I'm working on an unmanaged machine, in a Workgroup.

However, following your message, I just tried again to download version 3.5.1.31.

It is still blocked by MS Defender:

Thank you for the Microsoft procedure; however, it would be preferable if a tool of your reputation weren't detected in this way.

I work with various clients, and I'm hesitant to use this version with them for fear of alerting the SOC teams.

This is very frustrating for me.

[cerede2000]

Do you plan to fix this problem soon ?

VirusTotal PingCastle.exe goes back 10 :

I still can't use this version.

[RichardHNetwrix]

We've managed to reproduce the issue and found it's triggered specifically when downloading from GitHub. GitHub release assets are treated much more strictly by defender. Here is a direct download link to the Netwrix Hosted version which we haven't seen these detections on, even though the files are the same.

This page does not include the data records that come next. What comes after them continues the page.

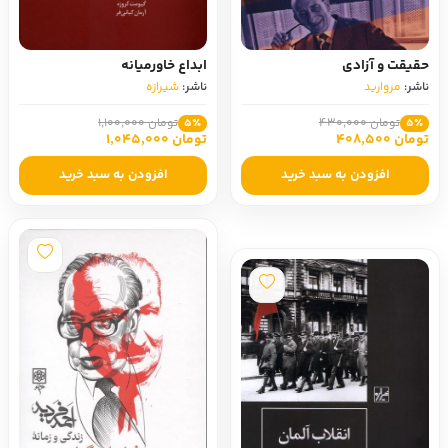
حقیقت و آزادی
ابداع خاورمیانه
ناشر:
مروارید
ناشر:
شیرازه
تومان 430,000
تومان 1,100,000
5٪
5٪
تومان 408,500
تومان 1,045,000
افزودن به سبد خرید
افزودن به سبد خرید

Download: https://releases.netwrix.com/products/pingcastle/3.5/pingcastle-standard-3.5.1.31.zip
Checksum: https://releases.netwrix.com/products/pingcastle/3.5/pingcastle-standard-3.5.1.31.zip.sha256.txt

We've submitted the 3.5.1.31 release to Microsoft for a false-positive review. Once Microsoft reclassifies it, the Trojan:Win32/Tecabans.STV!cl detection should be withdrawn, regardless of download source.

[cerede2000]

I confirm that even from the releases.netwrix.com link, Microsoft Defender raises the alert and immediately deletes the file.

Defender just updated:

At the moment, no changes have been taken into account on Microsoft's side.

[RichardHNetwrix]

We've created a test release build that should solve the problem. Can you please confirm if these links are now working for you?

https://releases.netwrix.com/products/pingcastle/3.5/pingcastle-standard-3.5.1.33.zip
https://releases.netwrix.com/products/pingcastle/3.5/pingcastle-standard-3.5.1.33.zip.sha512.txt

[JoeDibley]

@cerede2000 Please do let us know how you get on. If this is working for you without getting flagged we will look to get this merged into a small release so it won't impact others too

[cerede2000]

Hi
@JoeDibley, @RichardHNetwrix

Unfortunately, I am experiencing the same problem.

[JoeDibley]

We will have a new release out soon. We identified that it was specifically the addition of the CIM Hotfix helper so will remove that for the time-being whilst we see if we can re-implement without triggering Defender.